D’ailleurs, sans l’envisager et face au reporter, Tarzan assume une drôle de raison d’être : «Shit Business is Serious Business» (« le business de la merde est un business sérieux »). Il est le patron de «Tarzan Bank» lovée dans un bulding encombré de feuillages touffus. «Contrairement aux banques où il faut beaucoup de temps pour obtenir un prêt, notre réaction est plus rapide face à l’urgence», balance-t-il. L’urgence, pas n’importe laquelle. «Si vous devez être opéré et que vous ne disposez pas d’argent, je peux trouver une solution là», développe Tarzan.

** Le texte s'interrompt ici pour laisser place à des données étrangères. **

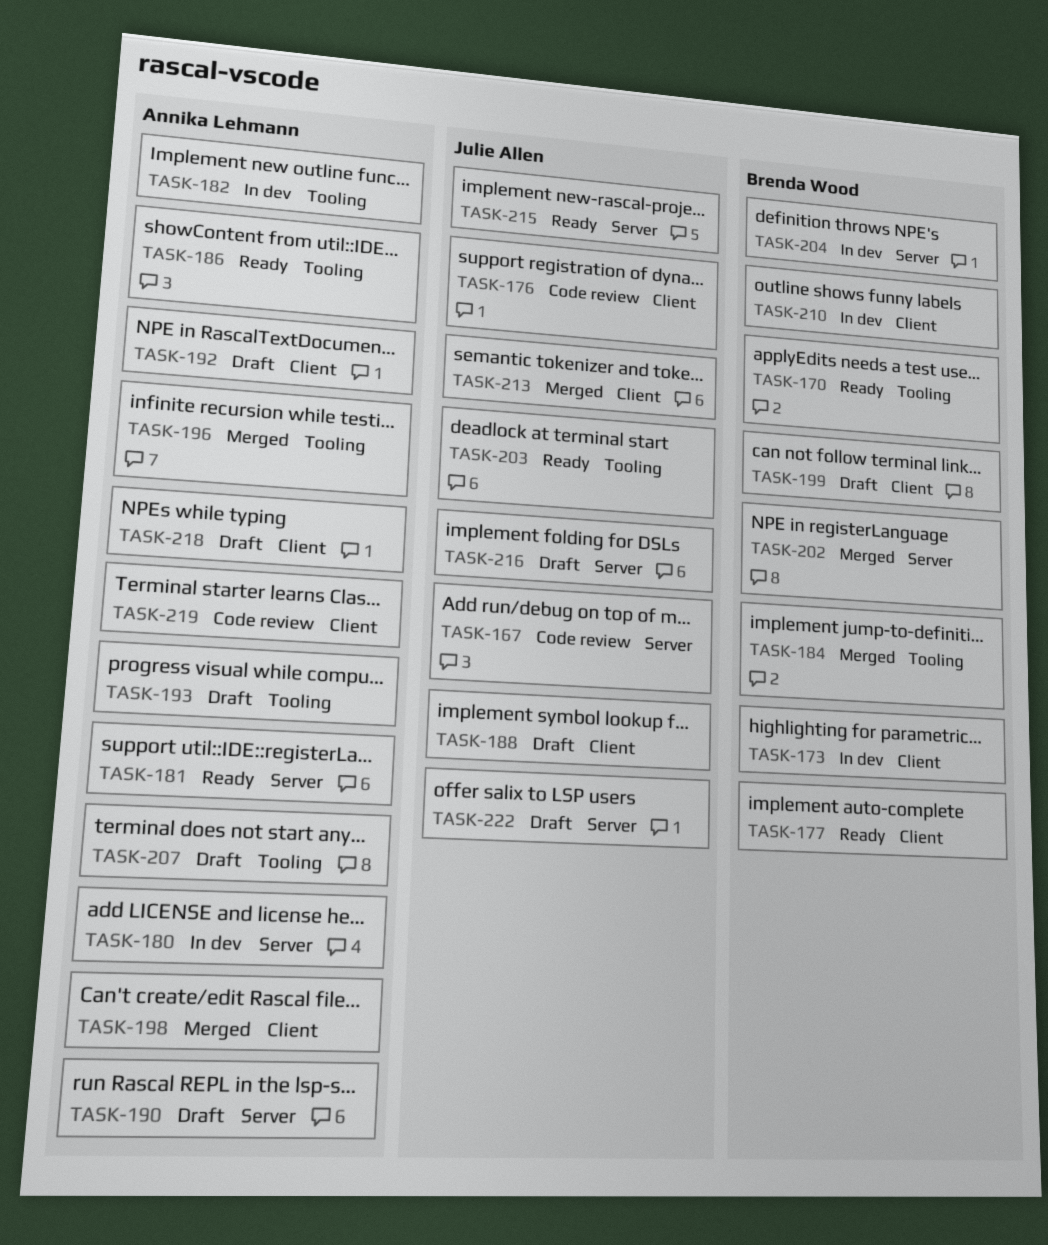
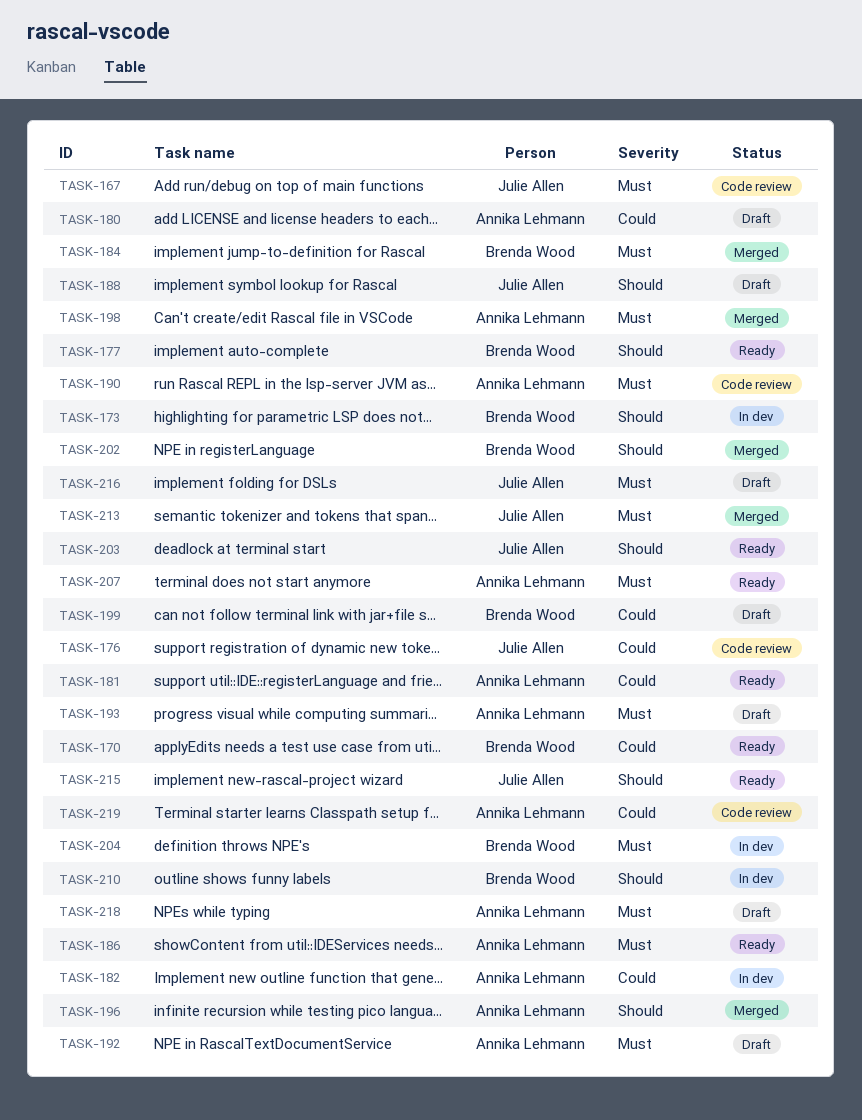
TASK-180, status: In dev -> Draft
TASK-190, status: Draft -> Code review
TASK-207, status: Draft -> Ready
TASK-222: present -> none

Ses gestes sur une femme en quête d’argent pour la césarienne de sa fille achèvent de persuader sur la véracité de cet exposé. Ils donnent l’impression d’habiter dans un village où cet homme met un point d’honneur à accorder plus d’attention à tous les autres nécessiteux qui arrivent. Sur une autre échelle d’observation, cette diligence est pavée de mauvaises intentions. «Je fais de l’argent avec de l’argent», clame Tarzan, satisfait d’une cinquième transaction réussie depuis 8 heures ce matin. Pour sauver son fils que terrorise une hernie discale aux urgences, un vieil homme vient d’obtenir 25 mille francs au taux d’intérêt de 100 %.
L’échéance de remboursement est fixée à 48 heures. Au cas contraire, sa vieille moto deviendra la propriété de Tarzan. Pour les gros montants, le débiteur doit mettre en gage un véhicule (qui sera filmé ou photographié par les deux parties en présence de témoins pour éviter toute contestation éventuelle) voire un titre de propriété. «Si ce protocole est respecté, l’argent est disponible immédiatement», confirme l’usurier. Généralement, la transaction lui profite en dernier ressort. «Rien qu’ici à l’Hôpital central, j’ai pu avoir 12 voitures en 3 ans.
Leurs propriétaires ne m’ont jamais remboursé à échéance ; il m’en reste 4. Les autres ont été vendues», semble-t-il s’en féliciter. «Il n’y a pas de honte d’avoir plumé quelqu’un qui ne veut pas rembourser», poursuit-il, noyé dans la complaisance, la sueur et quelques bulles de vin mousseux.
Tel un marabout, il mystifie la ruse que ses hommes de main utilisent. Difficile de les chiffrer. «Ils sont pourtant là partout», affirme quelqu’un. «C’est comme une aiguille sur une poupée vaudou», blague-t-il. À fouiner un peu, tout se fonde sur la compassion, la simplification du «cas urgent» et l’écoute maximale. Une vraie pente savonneuse où beaucoup de familles glissent, faute de mieux.